What you NEED to know about Bitcoin

in #bitcoin7 years ago

Bitcoin is a currency. Its original intent was to be used to bypass traditional banking, by being faster, more secure and available worldwide. Its massive value explosion from $700 to more than $15,000 in 2017 has rendered it more akin to gold, a common digital store of wealth. Transactions in Bitcoin are actually less advantageous than other altcoins. The fees are high and the speed is slow. More importantly, the price has seen such tremendous up-swings that you may lose huge potential for moving BTC. Since 2017 proved to be a heavy adoption year, issues with scaling have arisen. Scaling is the rate at which transactions are processed and how many can be verified in a given time, based on the size of the block. Bitcoin has turned out to be one of the slower cryptocurrencies.

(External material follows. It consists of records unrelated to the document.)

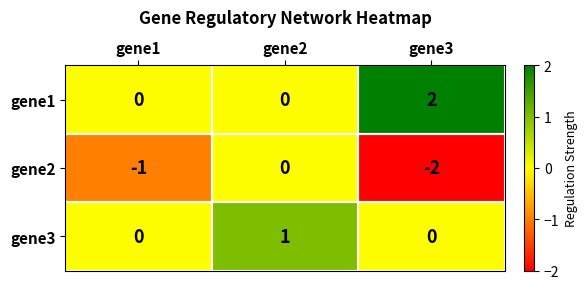

At which label is gene2 closest to -1?

gene1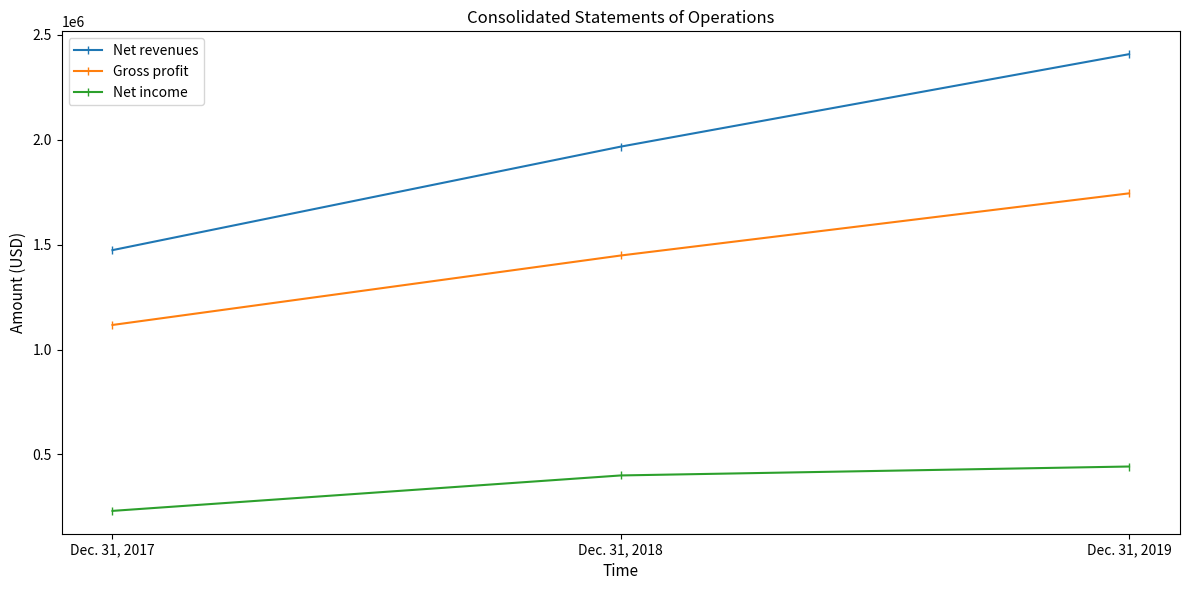

The Net revenues series shows 945308 at Dec. 31, 2018. True or false?

False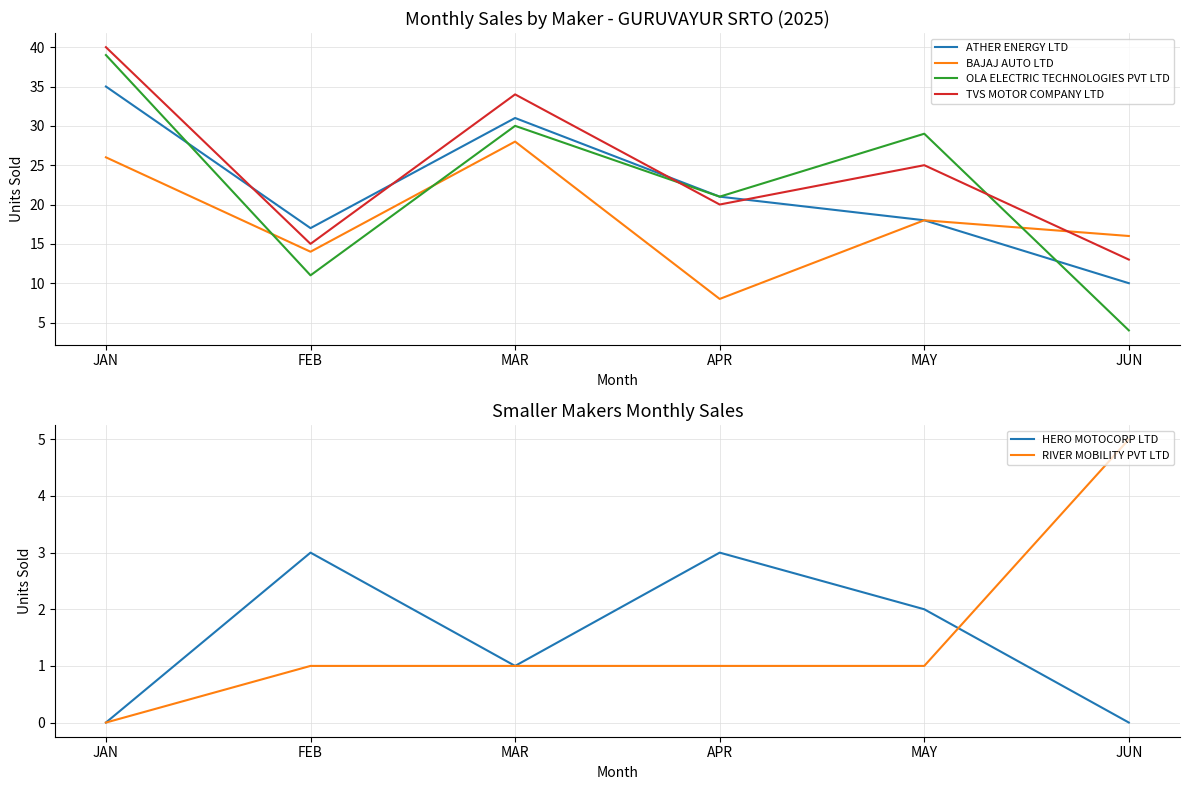

What is the difference between the maximum and minimum values in the ATHER ENERGY LTD series?

25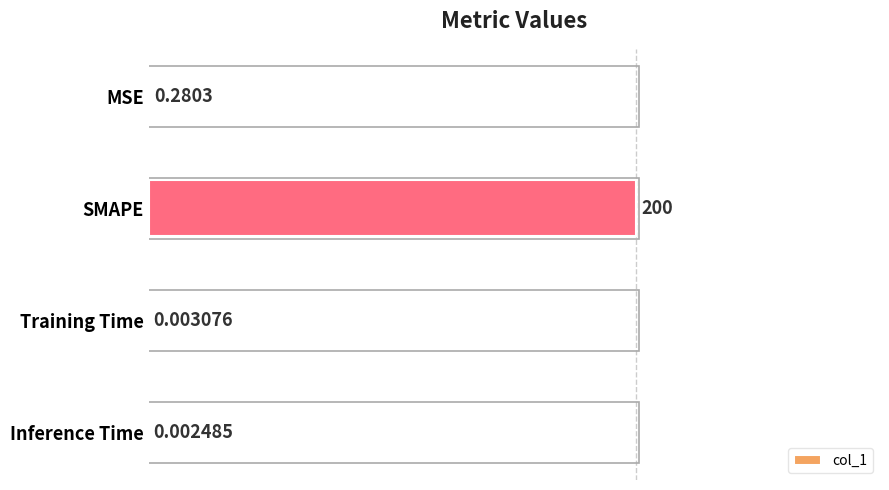

What is the sum of all values?

1.0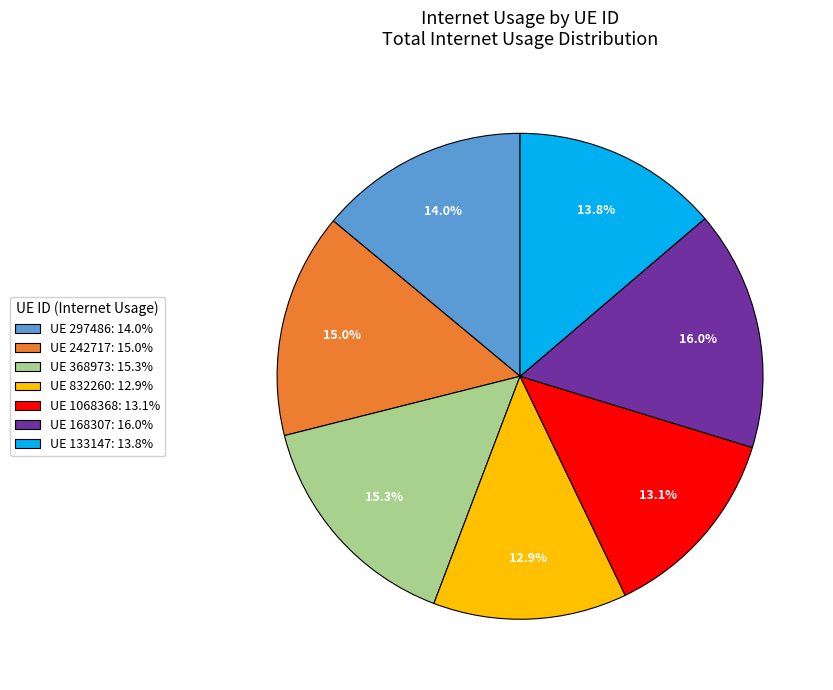

What percentage do UE 1068368: 13.1% and UE 133147: 13.8% together represent?

26.9%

The Bitcoin blockchain is open source, meaning the all the coding is available online for anyone to use. There is no dedicated team working for a company to mine blocks. The project is as decentralized as the network running it. If you want to look at the Bitcoin infrastructure, you can access all their documentation and source code at bitcoin.org.

While the blockchain itself is fairly hack-resistant, many wallets and exchanges have proven to be vulnerable. In 2011, the largest digital asset exchange, Mt. Gox suffered an attack that reduced the price of Bitcoin to a penny. In 2014, they were hacked again, this time losing nearly half a billion dollars. There are plenty of stories like this, all of them the result of negligence and poor security. The only way to know your Bitcoin is secure, is to hold the private keys offline in some manner.

Tax implications and government involvement have yet to be determined. Regulations have stifled a number of industries in America, and South Korea's raid on two of the top 10 exchanges in January of 2018, make the challenge of mass adoption even more difficult. Only 1% of the global population has heard of cryptocurrencies, and only 1 percent of those who invest in asset markets have put money into altcoin exchanges. The potential for growth is almost guaranteed, assuming no major economic sanctions are placed on the burgeoning technology.

Bitcoin has a fixed block amount of 21M, but it's possible for other blockchains to start from a Bitcoin block. These chains are called forks. Anyone can make one, and the value of each is not intrinsically associated with the original Bitcoin. The first fork was Bitcoin Cash in August of 2017 to address the scaling issues with BTC. The developers increased the block size from 1MB to 8. More data being transferred at once also reduced the work volume and the transfer speeds. There are currently 8 hard-forks of the Bitcoin blockchain. This is not an indication of the value or feasibility of either Bitcoin or its forks.